━━ PROVIDED RECORDS

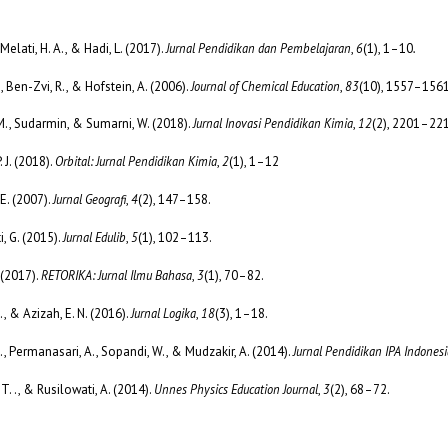
 Melati, H. A., & Hadi, L. (2017).
Jurnal Pendidikan dan Pembelajaran
,
6
(1), 1–10
.
., Ben-Zvi, R., & Hofstein, A. (2006).
Journal of Chemical Education
,
83
(10), 1557–1561
 M., Sudarmin, & Sumarni, W. (2018).
Jurnal Inovasi Pendidikan Kimia
,
12
(2), 2201–22
 J. (2018).
Orbital: Jurnal Pendidikan Kimia
,
2
(1), 1–12
E. (2007).
Jurnal Geografi
,
4
(2), 147–158.
, G. (2015).
Jurnal Edulib
,
5
(1), 102–113.
. (2017).
RETORIKA: Jurnal Ilmu Bahasa
,
3
(1), 70–82.
., & Azizah, E. N. (2016).
Jurnal Logika
,
18
(3), 1–18.
., Permanasari, A., Sopandi, W., & Mudzakir, A. (2014).
Jurnal Pendidikan IPA Indones
 T. ., & Rusilowati, A. (2014).
Unnes Physics Education Journal
,
3
(2), 68–72.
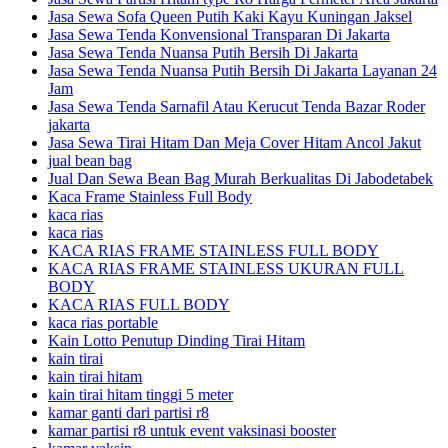
Jasa Sewa Sofa Queen Putih Kaki Kayu Kuningan Jaksel
Jasa Sewa Tenda Konvensional Transparan Di Jakarta
Jasa Sewa Tenda Nuansa Putih Bersih Di Jakarta
Jasa Sewa Tenda Nuansa Putih Bersih Di Jakarta Layanan 24
Jam
Jasa Sewa Tenda Sarnafil Atau Kerucut Tenda Bazar Roder
jakarta
Jasa Sewa Tirai Hitam Dan Meja Cover Hitam Ancol Jakut
jual bean bag
Jual Dan Sewa Bean Bag Murah Berkualitas Di Jabodetabek
Kaca Frame Stainless Full Body
kaca rias
kaca rias
KACA RIAS FRAME STAINLESS FULL BODY
KACA RIAS FRAME STAINLESS UKURAN FULL
BODY
KACA RIAS FULL BODY
kaca rias portable
Kain Lotto Penutup Dinding Tirai Hitam
kain tirai
kain tirai hitam
kain tirai hitam tinggi 5 meter
kamar ganti dari partisi r8
kamar partisi r8 untuk event vaksinasi booster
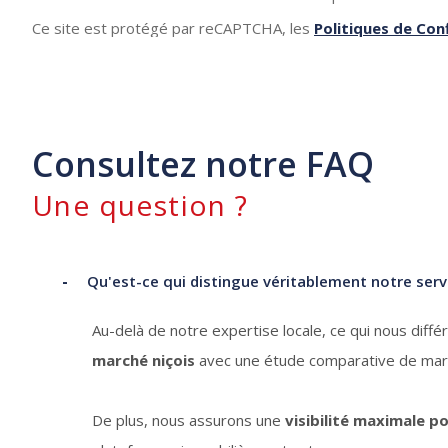
Ce site est protégé par reCAPTCHA, les
Politiques de Conf
Consultez notre FAQ
Une question ?
Qu'est-ce qui distingue véritablement notre serv
Au-delà de notre expertise locale, ce qui nous diff
marché niçois
avec une étude comparative de march
De plus, nous assurons une
visibilité maximale p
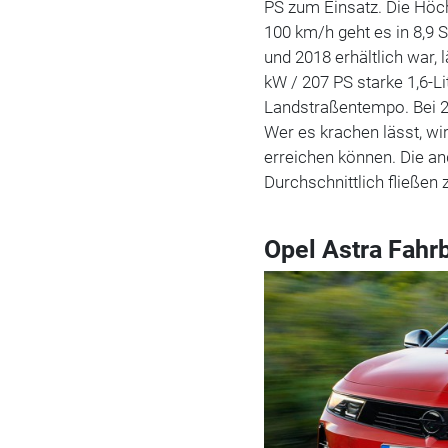
PS zum Einsatz. Die Höch
100 km/h geht es in 8,9
und 2018 erhältlich war,
kW / 207 PS starke 1,6-Li
Landstraßentempo. Bei 2
Wer es krachen lässt, wi
erreichen können. Die an
Durchschnittlich fließen 
Opel Astra Fahr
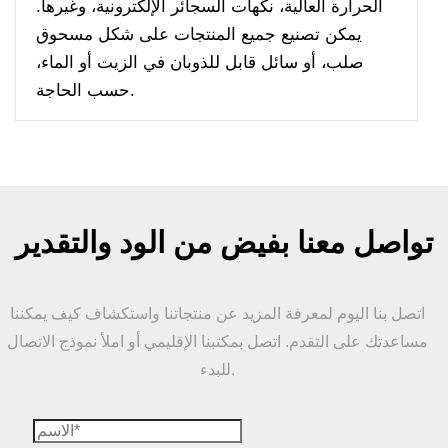
الحرارة العالية، نكهات السجائر الإلكترونية، وغيرها.
يمكن تصنيع جميع المنتجات على شكل مسحوق
صلب، أو سائل قابل للذوبان في الزيت أو الماء،
حسب الحاجة.
تواصل معنا بفيض من الود والتقدير
اتصل بنا اليوم لمعرفة المزيد عن منتجاتنا واستكشاف كيف يمكننا
مساعدتك على التقدم. اتصل بمكتبنا الإقليمي أو املأ نموذج الاتصال
للبدء.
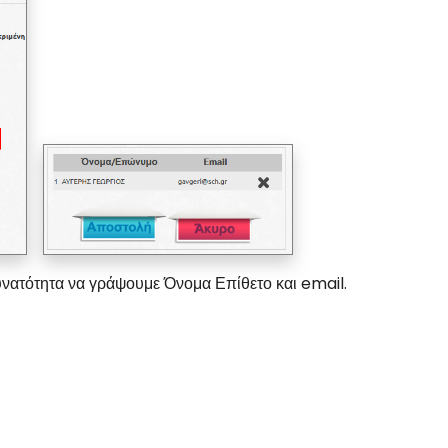
υνατότητα να γράψουμε Όνομα Επίθετο και email.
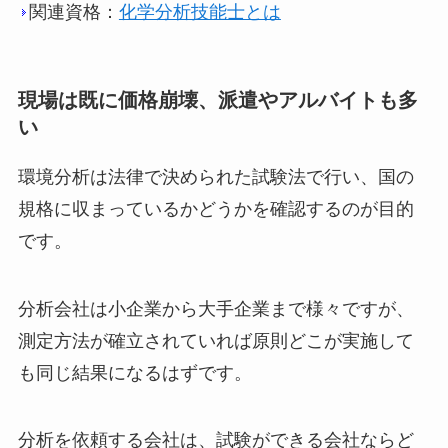
関連資格：
化学分析技能士とは
現場は既に価格崩壊、派遣やアルバイトも多
い
環境分析は法律で決められた試験法で行い、国の
規格に収まっているかどうかを確認するのが目的
です。
分析会社は小企業から大手企業まで様々ですが、
測定方法が確立されていれば原則どこが実施して
も同じ結果になるはずです。
分析を依頼する会社は、試験ができる会社ならど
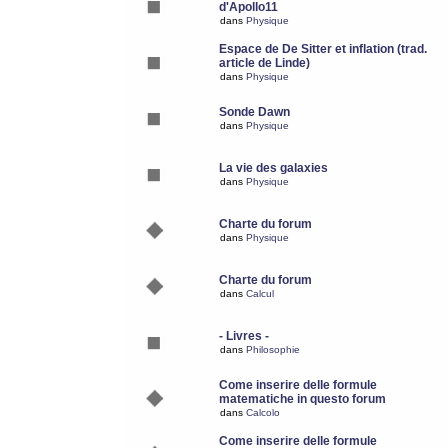
d'Apollo11
dans
Physique
Espace de De Sitter et inflation (trad.
article de Linde)
dans
Physique
Sonde Dawn
dans
Physique
La vie des galaxies
dans
Physique
Charte du forum
dans
Physique
Charte du forum
dans
Calcul
- Livres -
dans
Philosophie
Come inserire delle formule
matematiche in questo forum
dans
Calcolo
Come inserire delle formule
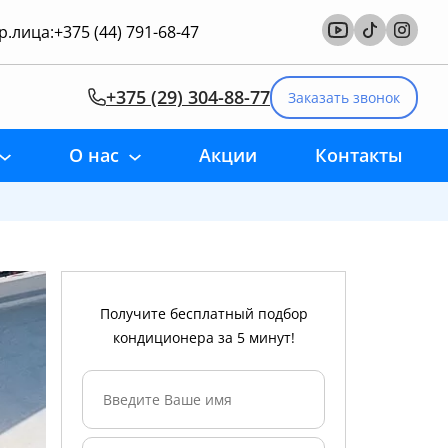
.лица:
+375 (44) 791-68-47
+375 (29) 304-88-77
Заказать звонок
О нас
Акции
Контакты
Получите бесплатный подбор
кондиционера за 5 минут!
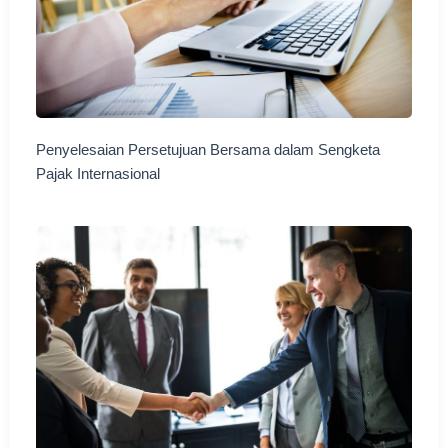
Penyelesaian Persetujuan Bersama dalam Sengketa
Pajak Internasional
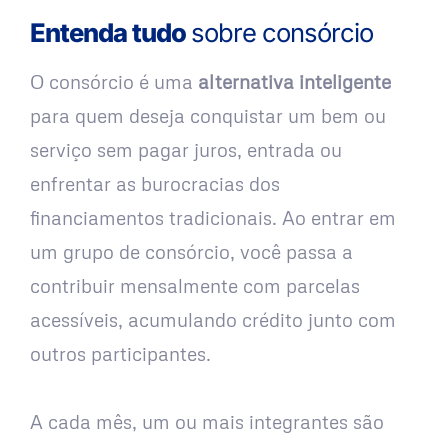
Entenda tudo
sobre consórcio
O consórcio é uma
alternativa inteligente
para quem deseja conquistar um bem ou
serviço sem pagar juros, entrada ou
enfrentar as burocracias dos
financiamentos tradicionais. Ao entrar em
um grupo de consórcio, você passa a
contribuir mensalmente com parcelas
acessíveis, acumulando crédito junto com
outros participantes.
A cada mês, um ou mais integrantes são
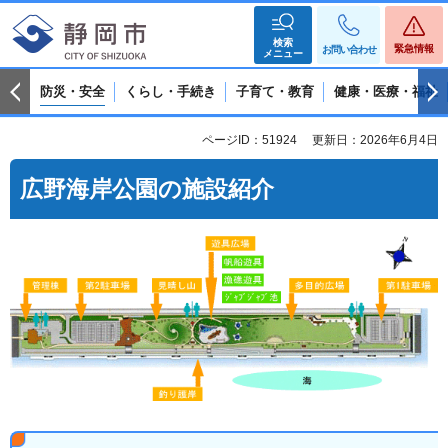
検索
緊急情報
お問い合わせ
メニュー
防災・安全
くらし・手続き
子育て・教育
健康・医療・福祉
ページID：51924
更新日：2026年6月4日
広野海岸公園の施設紹介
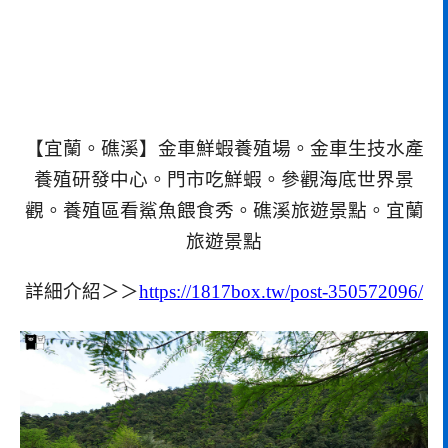
【宜蘭。礁溪】金車鮮蝦養殖場。金車生技水產
養殖研發中心。門市吃鮮蝦。參觀海底世界景
觀。養殖區看鯊魚餵食秀。礁溪旅遊景點。宜蘭
旅遊景點
詳細介紹＞＞
https://1817box.tw/post-350572096/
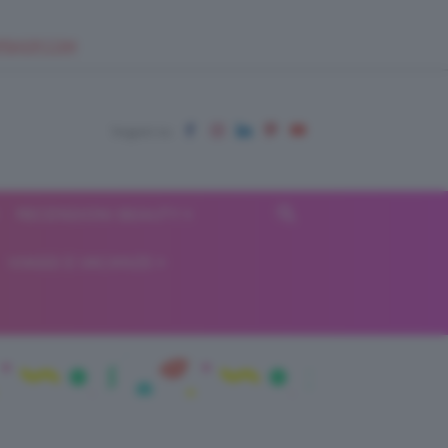
EUPSHOP.COM
RECENSIONI BEAUTY
VIAGGI E VACANZE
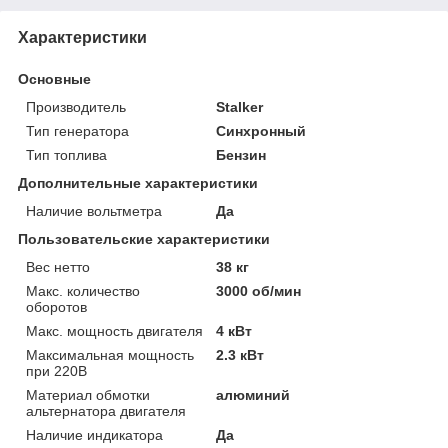
Характеристики
Основные
Производитель
Stalker
Тип генератора
Синхронный
Тип топлива
Бензин
Дополнительные характеристики
Наличие вольтметра
Да
Пользовательские характеристики
Вес нетто
38 кг
Макс. количество
3000 об/мин
оборотов
Макс. мощность двигателя
4 кВт
Максимальная мощность
2.3 кВт
при 220В
Материал обмотки
алюминий
альтернатора двигателя
Наличие индикатора
Да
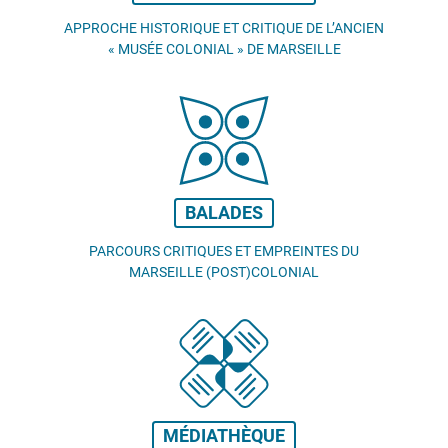
APPROCHE HISTORIQUE ET CRITIQUE DE L’ANCIEN
«
MUSÉE COLONIAL
» DE MARSEILLE
BALADES
PARCOURS CRITIQUES ET EMPREINTES DU
MARSEILLE (POST)COLONIAL
MÉDIATHÈQUE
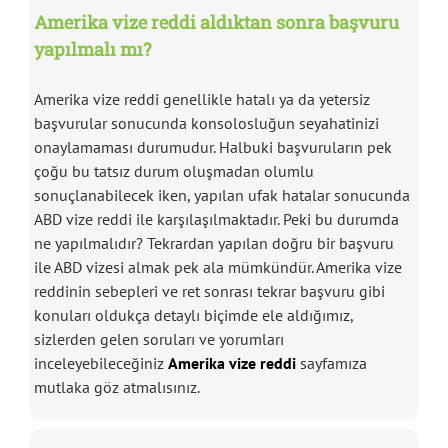
Amerika vize reddi aldıktan sonra başvuru
yapılmalı mı?
Amerika vize reddi genellikle hatalı ya da yetersiz
başvurular sonucunda konsolosluğun seyahatinizi
onaylamaması durumudur. Halbuki başvuruların pek
çoğu bu tatsız durum oluşmadan olumlu
sonuçlanabilecek iken, yapılan ufak hatalar sonucunda
ABD vize reddi ile karşılaşılmaktadır. Peki bu durumda
ne yapılmalıdır? Tekrardan yapılan doğru bir başvuru
ile ABD vizesi almak pek ala mümkündür. Amerika vize
reddinin sebepleri ve ret sonrası tekrar başvuru gibi
konuları oldukça detaylı biçimde ele aldığımız,
sizlerden gelen soruları ve yorumları
inceleyebileceğiniz
Amerika vize reddi
sayfamıza
mutlaka göz atmalısınız.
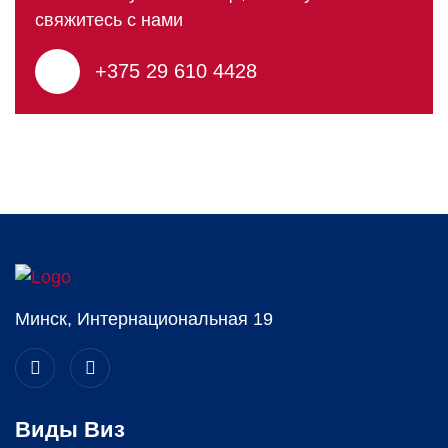
свяжитесь с нами
+375 29 610 4428
Минск, Интернациональная 19
Виды Виз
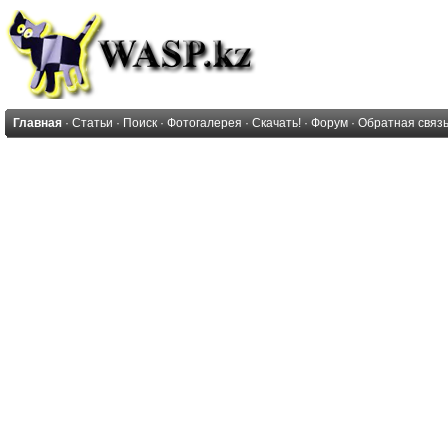
Главная
·
Статьи
·
Поиск
·
Фотогалерея
·
Скачать!
·
Форум
·
Обратная связ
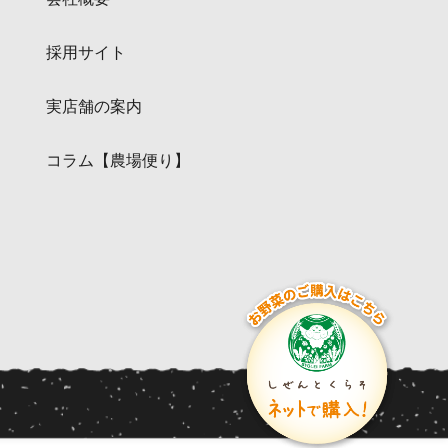
採用サイト
実店舗の案内
コラム【農場便り】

━━━━

TASK PROMPT:
Tally up the lines holding the string "notre" in this listing, and report the total alone.

YOUR RESPONSE:
3